The “wind of change” in Luxembourg – 2. Challenges for Tax advisers

In Uncategorized by Michael Probst

The second blog on the “wind of change” relates to the challenge in the profession for tax advisers in Luxembourg.

One of the big challenges of a Luxembourg tax adviser is the knowledge of national and international tax laws. The underlying demand is growing permanently. Also, the Luxembourg tax advice environment has changed over the last years.

In the light of increasing formalisms and a significantly reduced number of formal advance confirmations of the Luxembourg tax authorities, today the tax adviser does not only need to provide for tailor-made advice, he will also need to take the responsibility for the advice given. Knowing that responsibility for tax advice could easily be avoided in the past by asking written confirmations of the tax authorities (if needed or not), this is a new challenge.

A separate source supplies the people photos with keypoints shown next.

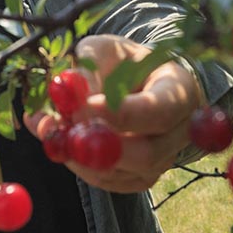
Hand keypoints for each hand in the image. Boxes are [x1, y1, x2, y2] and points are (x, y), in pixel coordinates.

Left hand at [24, 34, 205, 193]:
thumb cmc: (120, 62)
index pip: (159, 111)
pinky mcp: (140, 177)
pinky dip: (78, 165)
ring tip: (52, 126)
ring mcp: (163, 159)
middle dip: (99, 145)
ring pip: (122, 173)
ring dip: (80, 155)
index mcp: (179, 90)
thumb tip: (69, 92)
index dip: (121, 115)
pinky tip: (60, 139)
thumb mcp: (103, 50)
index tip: (83, 107)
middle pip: (146, 154)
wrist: (134, 82)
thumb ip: (88, 67)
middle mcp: (180, 131)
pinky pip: (108, 182)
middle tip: (63, 126)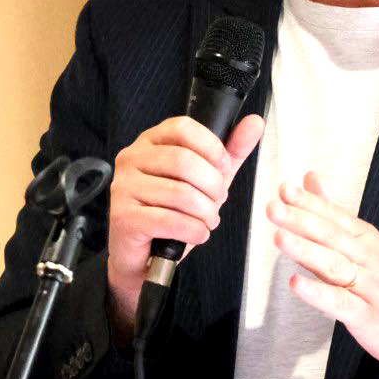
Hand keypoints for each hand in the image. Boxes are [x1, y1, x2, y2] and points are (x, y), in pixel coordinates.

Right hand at [106, 113, 263, 339]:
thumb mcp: (205, 178)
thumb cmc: (172, 212)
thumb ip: (230, 151)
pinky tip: (197, 233)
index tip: (224, 167)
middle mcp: (131, 159)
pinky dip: (194, 230)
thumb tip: (255, 123)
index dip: (211, 147)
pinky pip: (169, 220)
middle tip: (219, 201)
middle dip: (213, 185)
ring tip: (209, 220)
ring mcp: (124, 187)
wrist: (143, 256)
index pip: (183, 128)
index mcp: (150, 141)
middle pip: (183, 161)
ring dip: (206, 212)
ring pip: (179, 193)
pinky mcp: (123, 216)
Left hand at [269, 172, 378, 378]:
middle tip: (273, 207)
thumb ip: (335, 211)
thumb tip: (310, 178)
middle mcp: (370, 259)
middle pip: (332, 237)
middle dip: (301, 221)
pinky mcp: (367, 317)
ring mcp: (370, 288)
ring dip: (306, 251)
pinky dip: (318, 293)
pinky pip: (341, 303)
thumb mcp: (367, 242)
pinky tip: (296, 284)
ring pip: (334, 266)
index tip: (284, 189)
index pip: (336, 216)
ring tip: (279, 238)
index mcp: (367, 239)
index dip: (310, 203)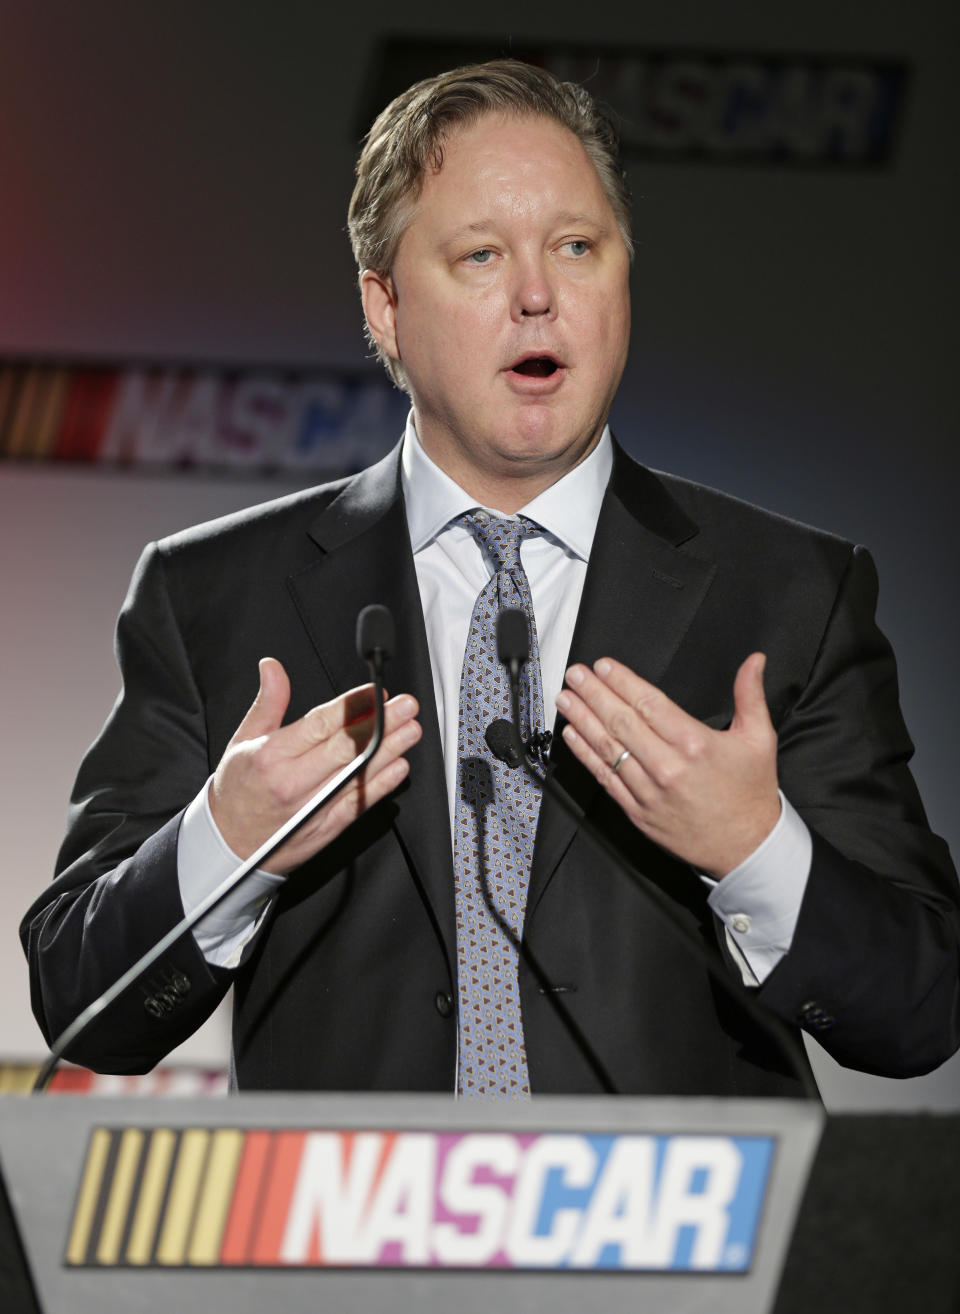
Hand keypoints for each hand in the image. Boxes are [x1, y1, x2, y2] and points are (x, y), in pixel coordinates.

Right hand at [209, 657, 420, 873]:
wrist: (229, 844)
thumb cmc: (236, 790)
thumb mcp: (243, 740)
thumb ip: (267, 702)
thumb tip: (273, 667)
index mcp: (272, 756)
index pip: (320, 725)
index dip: (352, 706)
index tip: (375, 692)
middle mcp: (293, 782)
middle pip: (345, 748)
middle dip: (380, 724)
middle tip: (406, 706)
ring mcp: (312, 807)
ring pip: (358, 775)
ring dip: (389, 751)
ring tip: (411, 731)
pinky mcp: (325, 827)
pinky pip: (358, 804)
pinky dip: (381, 785)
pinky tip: (398, 767)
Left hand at [554, 653, 779, 877]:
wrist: (747, 848)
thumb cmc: (751, 793)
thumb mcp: (759, 739)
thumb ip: (750, 695)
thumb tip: (754, 661)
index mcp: (695, 743)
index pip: (649, 703)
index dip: (622, 682)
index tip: (603, 666)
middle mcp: (668, 766)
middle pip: (622, 721)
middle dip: (594, 694)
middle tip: (575, 674)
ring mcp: (649, 791)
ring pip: (608, 748)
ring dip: (583, 720)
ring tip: (566, 699)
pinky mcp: (638, 812)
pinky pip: (606, 778)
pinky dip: (586, 755)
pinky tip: (573, 737)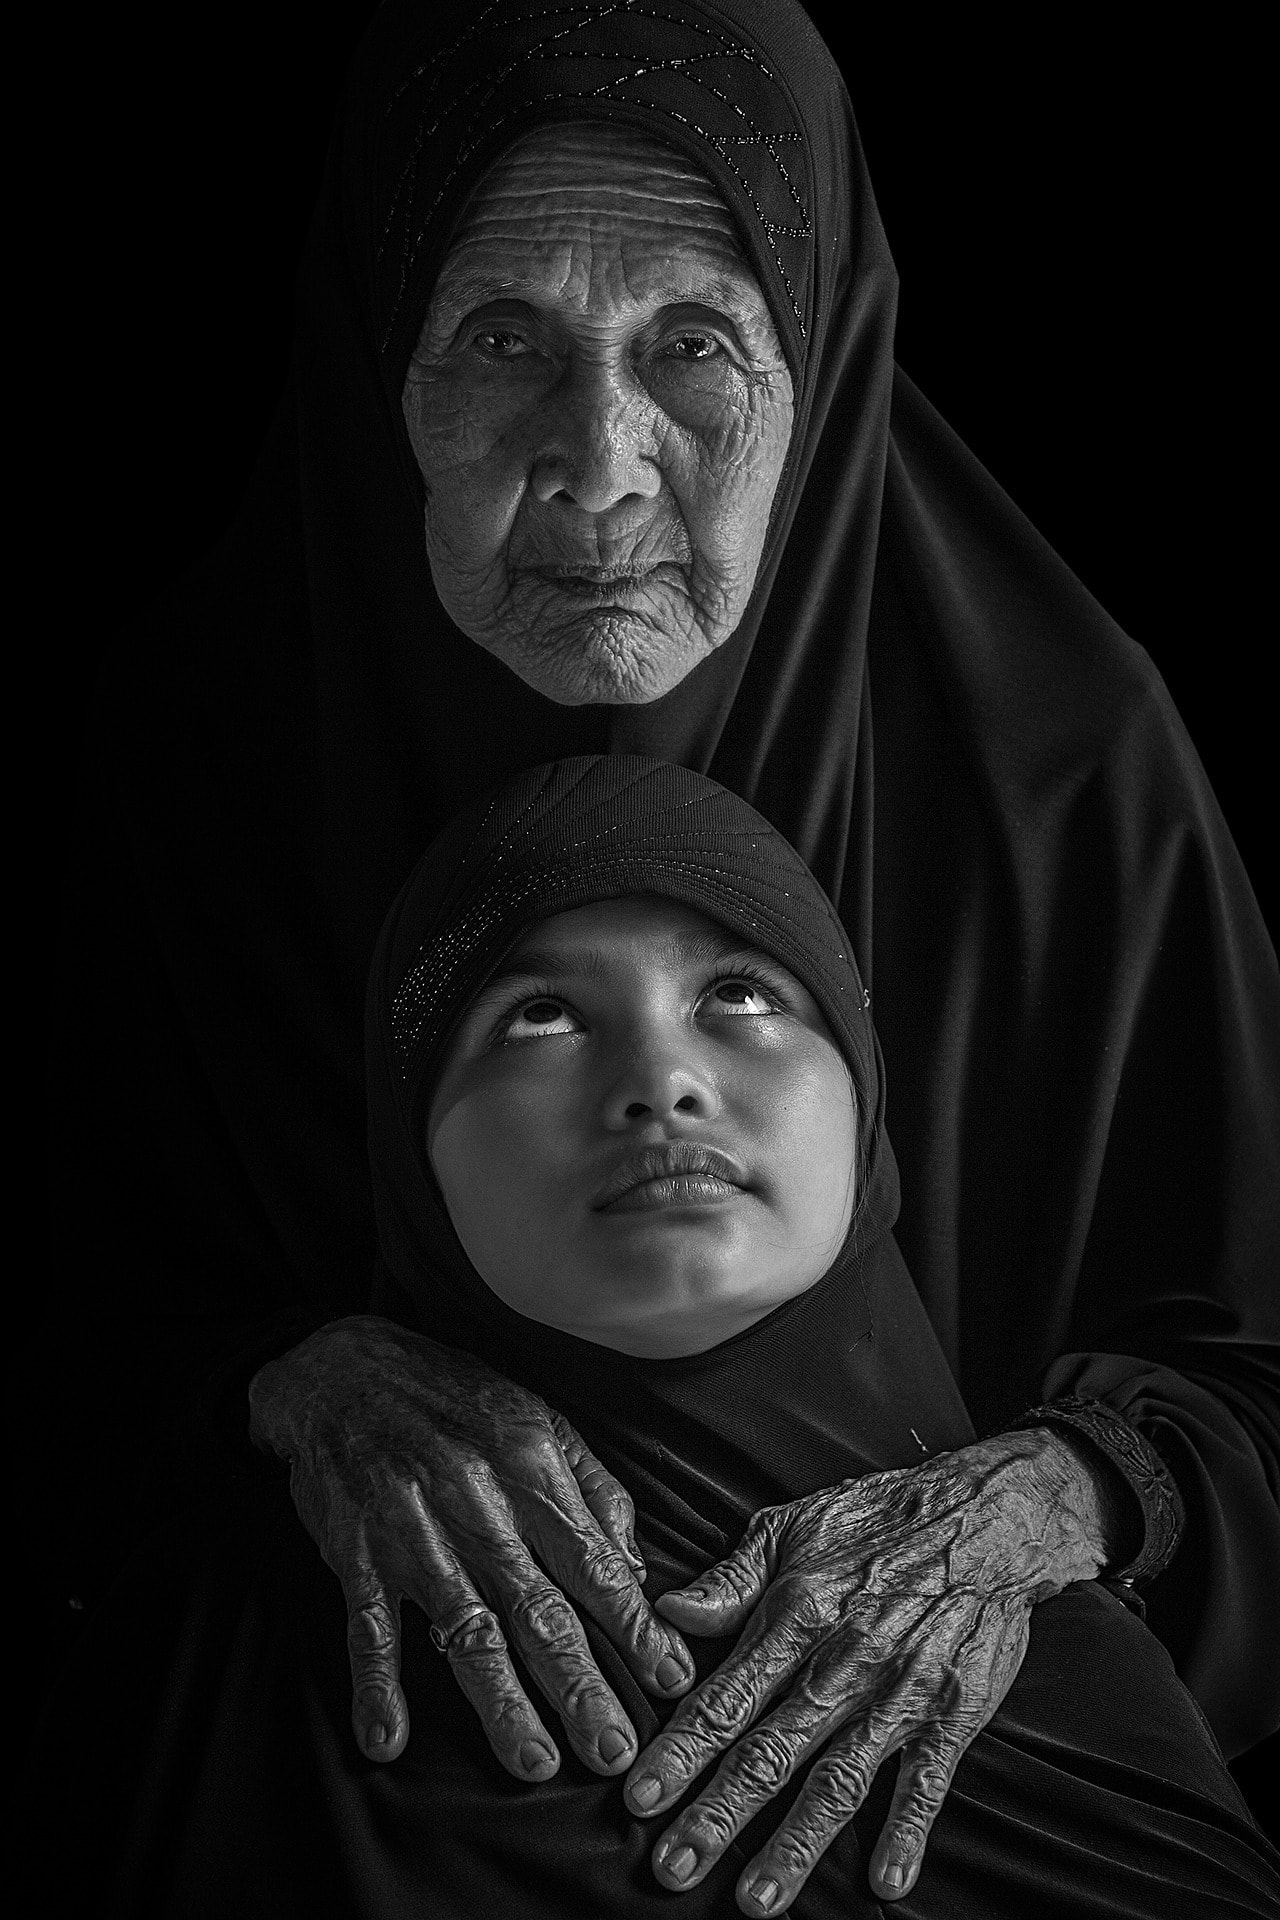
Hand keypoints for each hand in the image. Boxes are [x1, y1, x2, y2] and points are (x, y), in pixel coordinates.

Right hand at [248, 1315, 692, 1778]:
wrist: (340, 1368)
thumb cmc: (453, 1398)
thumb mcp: (537, 1418)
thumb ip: (592, 1491)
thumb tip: (633, 1567)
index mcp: (530, 1467)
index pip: (594, 1562)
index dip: (634, 1626)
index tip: (670, 1680)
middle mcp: (476, 1501)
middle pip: (537, 1609)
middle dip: (581, 1685)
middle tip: (615, 1752)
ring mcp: (412, 1530)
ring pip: (465, 1628)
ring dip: (500, 1702)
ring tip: (534, 1763)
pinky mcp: (355, 1551)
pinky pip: (369, 1626)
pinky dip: (376, 1684)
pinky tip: (387, 1739)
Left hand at [623, 1430, 1113, 1910]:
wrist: (984, 1515)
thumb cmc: (876, 1519)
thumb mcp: (791, 1527)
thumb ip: (730, 1580)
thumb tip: (668, 1612)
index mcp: (794, 1614)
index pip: (723, 1697)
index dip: (678, 1751)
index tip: (638, 1797)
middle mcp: (840, 1662)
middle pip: (769, 1752)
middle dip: (717, 1814)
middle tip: (672, 1868)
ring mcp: (898, 1693)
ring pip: (837, 1780)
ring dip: (795, 1844)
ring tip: (755, 1901)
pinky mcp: (952, 1713)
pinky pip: (927, 1781)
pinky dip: (907, 1832)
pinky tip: (885, 1882)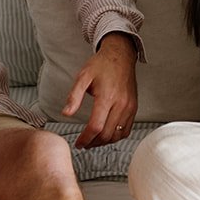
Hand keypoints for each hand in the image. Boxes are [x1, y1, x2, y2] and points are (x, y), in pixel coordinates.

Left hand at [62, 32, 138, 148]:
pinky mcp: (133, 108)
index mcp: (107, 97)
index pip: (96, 127)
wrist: (121, 55)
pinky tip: (107, 135)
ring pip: (118, 134)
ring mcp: (129, 107)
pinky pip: (127, 129)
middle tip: (84, 144)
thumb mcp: (83, 77)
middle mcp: (120, 104)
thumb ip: (74, 96)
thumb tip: (66, 113)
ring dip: (104, 142)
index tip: (79, 143)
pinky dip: (116, 136)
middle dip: (93, 143)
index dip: (85, 138)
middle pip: (107, 134)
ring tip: (94, 141)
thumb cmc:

The market share of so-called tax specialists, who have limited their advice to the tax exempted Luxembourg vehicles, and have offered these vehicles without analyzing the effect in the home-countries of the investors will be significantly declining.

Despite this change in the life of Luxembourg tax advisers, the international tax competence is a major plus for Luxembourg. Indeed, looking at tax advisers in most countries around the world, I would expect that at least 90% of tax advisers have a good (or even extremely good) knowledge of their national tax laws, with their competence limited by their countries’ border.

However, we are living in a more and more globalized world, and this requires the tax adviser to look beyond his borders (so-called in-bound and out-bound investments). With a rich experience in international tax issues, a colleague from Luxembourg may be able to help tax advisers in the home-country of the investor to find the most appropriate solution for the cross-border solution.

I am sure that Luxembourg still has its advantages in the international tax environment, but it has become more and more important to look cross-border, as there may be issues arising – either at incorporation, during lifetime or when exiting a Luxembourg structure. Apart from the industrial and trading activities, Luxembourg will remain the location of choice for the investment fund industry, whether for the highly regulated quoted and big public investment funds or for the less regulated fund vehicles for smaller groups of qualified investors.

This increasing demand for international tax expertise lets me believe in the future of Luxembourg as the place to be for qualified tax advisers.